Content starts
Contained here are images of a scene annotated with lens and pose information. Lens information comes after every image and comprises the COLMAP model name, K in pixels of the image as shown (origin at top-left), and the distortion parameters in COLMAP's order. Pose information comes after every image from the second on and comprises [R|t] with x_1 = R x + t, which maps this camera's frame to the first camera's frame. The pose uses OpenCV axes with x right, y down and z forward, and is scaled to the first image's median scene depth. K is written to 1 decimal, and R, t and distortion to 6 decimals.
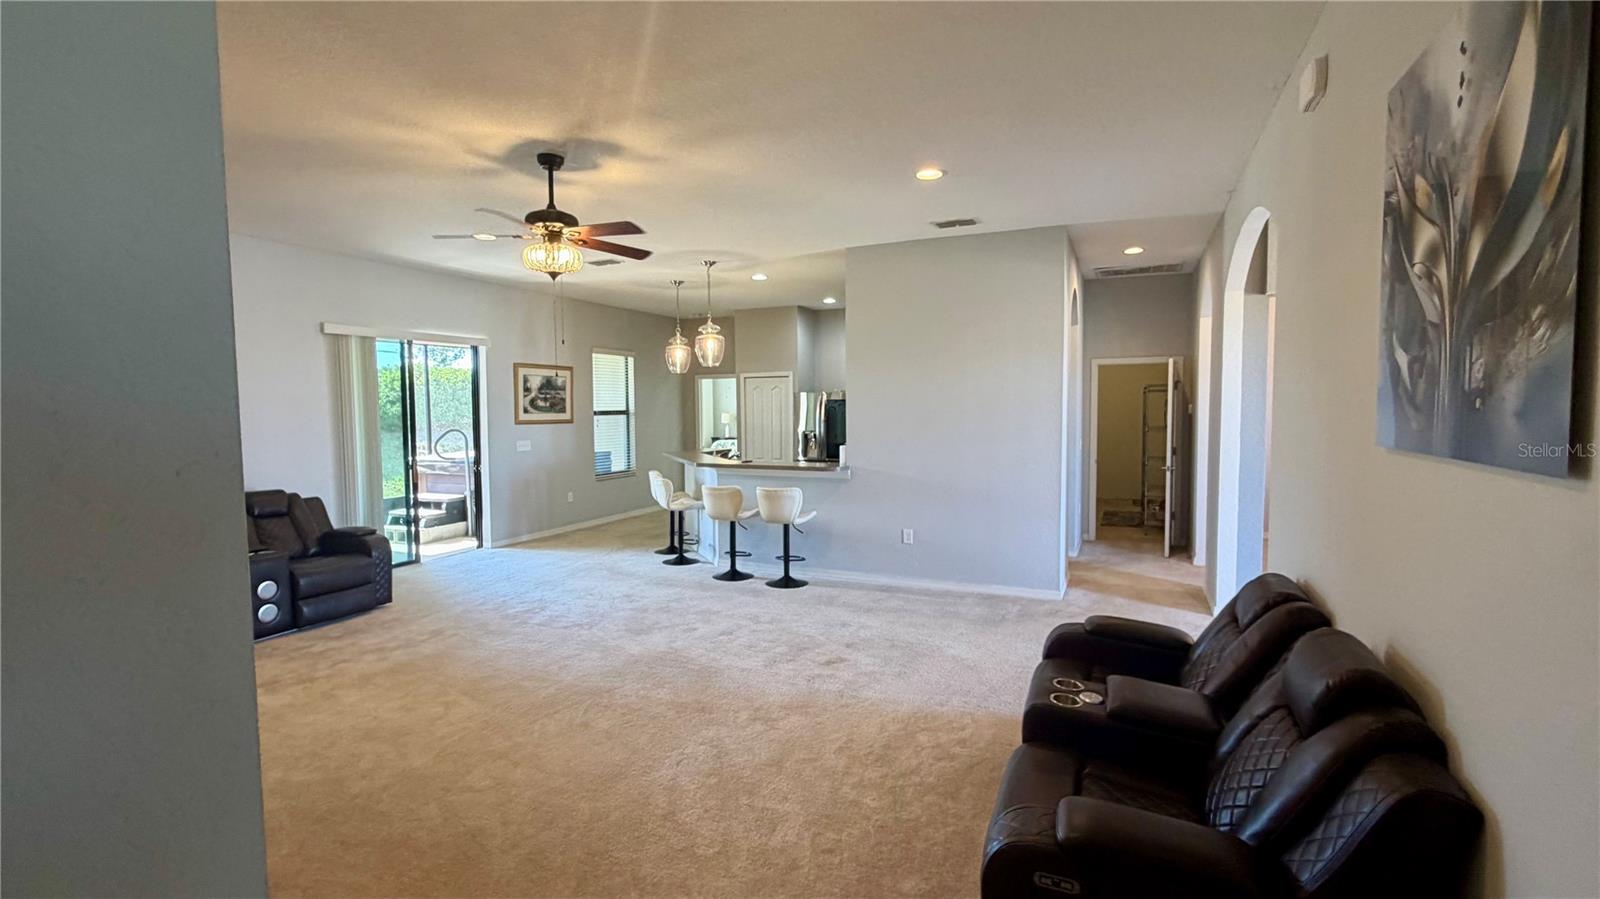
lens RADIAL K [[720.9, 0, 800.0], [0, 720.9, 449.5], [0, 0, 1]] dist [-0.000003, 0.000559]
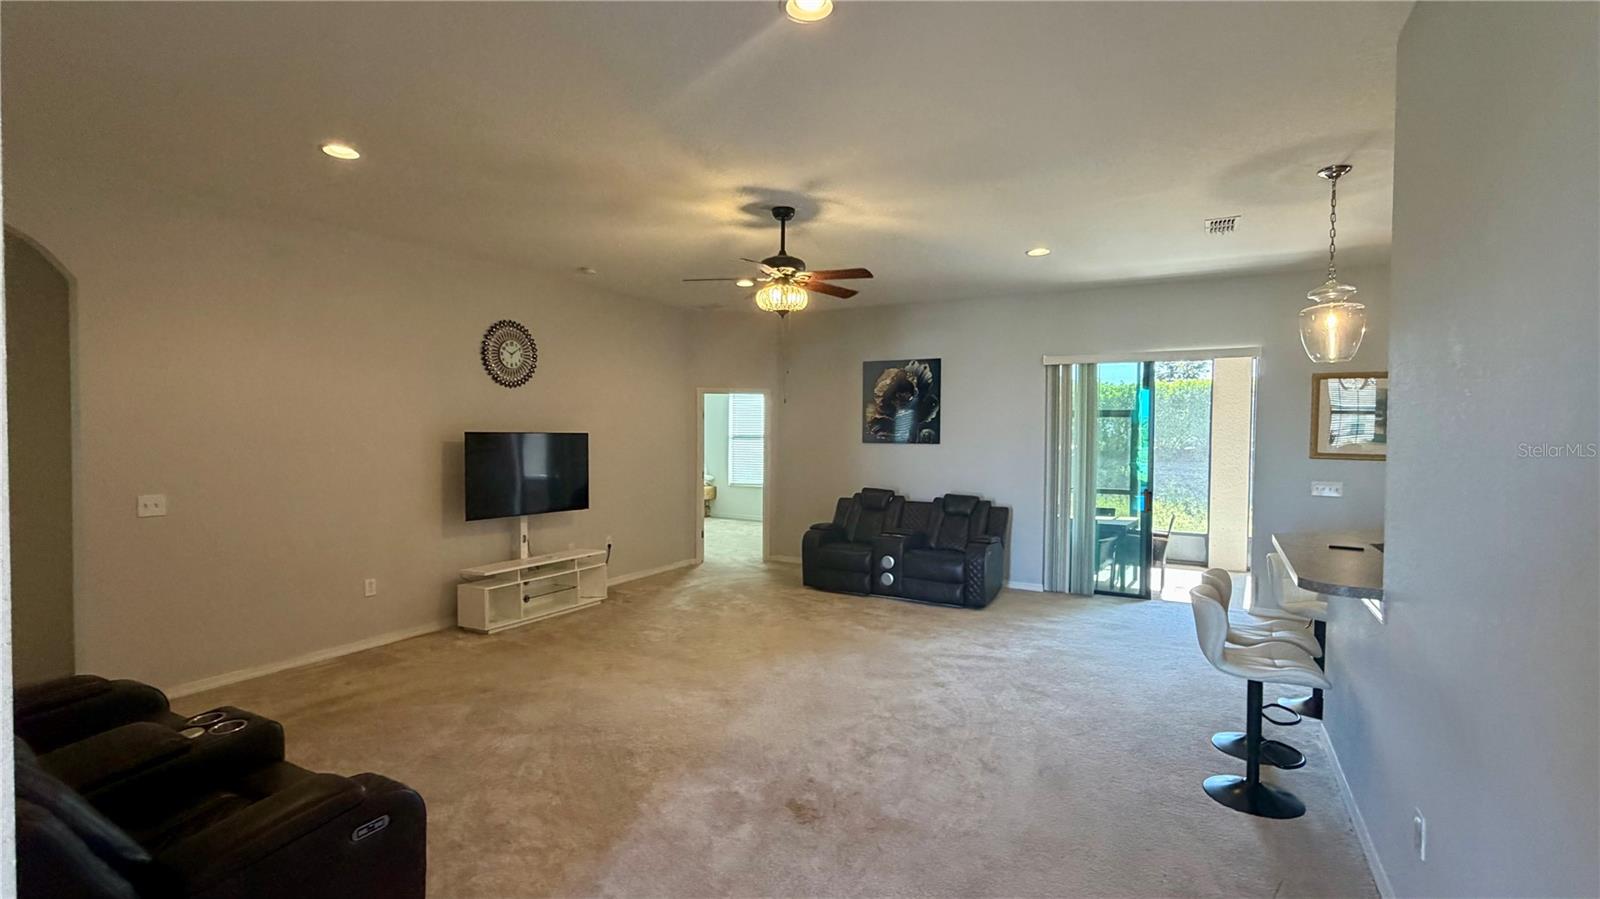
lens RADIAL K [[720.9, 0, 800.0], [0, 720.9, 449.5], [0, 0, 1]] dist [-0.000003, 0.000559]
pose [[-0.083984, 0.033430, -0.995906, 0.641071], [-0.068424, 0.996885, 0.039233, -0.062618], [0.994115, 0.071439, -0.081435, 0.932935]]
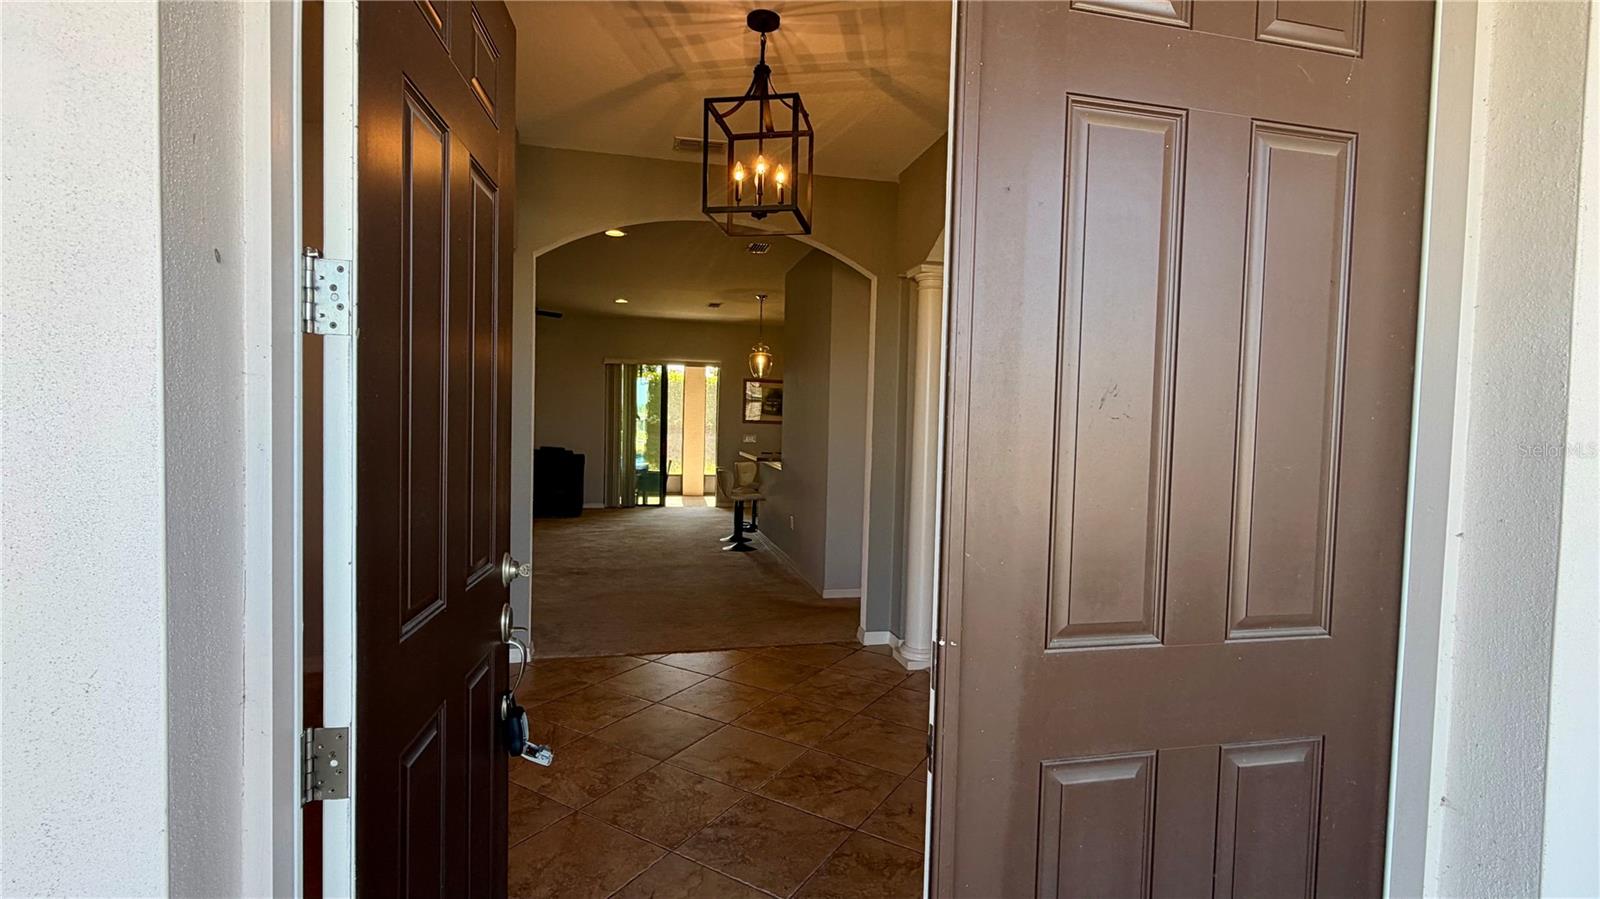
lens RADIAL K [[720.9, 0, 800.0], [0, 720.9, 449.5], [0, 0, 1]] dist [-0.000003, 0.000559]
pose [[0.611210, 0.053265, -0.789674, 1.339243], [-0.076462, 0.997040, 0.008070, -0.003802], [0.787766, 0.055448, 0.613474, 0.394676]]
Content ends
[YOUR GOAL] Write out every line of the records above word for word, but leave out the pictures.

[TASK SOLUTION]
Contained here are images of a scene annotated with lens and pose information. Lens information comes after every image and comprises the COLMAP model name, K in pixels of the image as shown (origin at top-left), and the distortion parameters in COLMAP's order. Pose information comes after every image from the second on and comprises [R|t] with x_1 = R x + t, which maps this camera's frame to the first camera's frame. The pose uses OpenCV axes with x right, y down and z forward, and is scaled to the first image's median scene depth. K is written to 1 decimal, and R, t and distortion to 6 decimals.
lens RADIAL K [[720.9, 0, 800.0], [0, 720.9, 449.5], [0, 0, 1]] dist [-0.000003, 0.000559]
lens RADIAL K [[720.9, 0, 800.0], [0, 720.9, 449.5], [0, 0, 1]] dist [-0.000003, 0.000559]
pose [[-0.083984, 0.033430, -0.995906, 0.641071], [-0.068424, 0.996885, 0.039233, -0.062618], [0.994115, 0.071439, -0.081435, 0.932935]]
lens RADIAL K [[720.9, 0, 800.0], [0, 720.9, 449.5], [0, 0, 1]] dist [-0.000003, 0.000559]
pose [[0.611210, 0.053265, -0.789674, 1.339243], [-0.076462, 0.997040, 0.008070, -0.003802], [0.787766, 0.055448, 0.613474, 0.394676]]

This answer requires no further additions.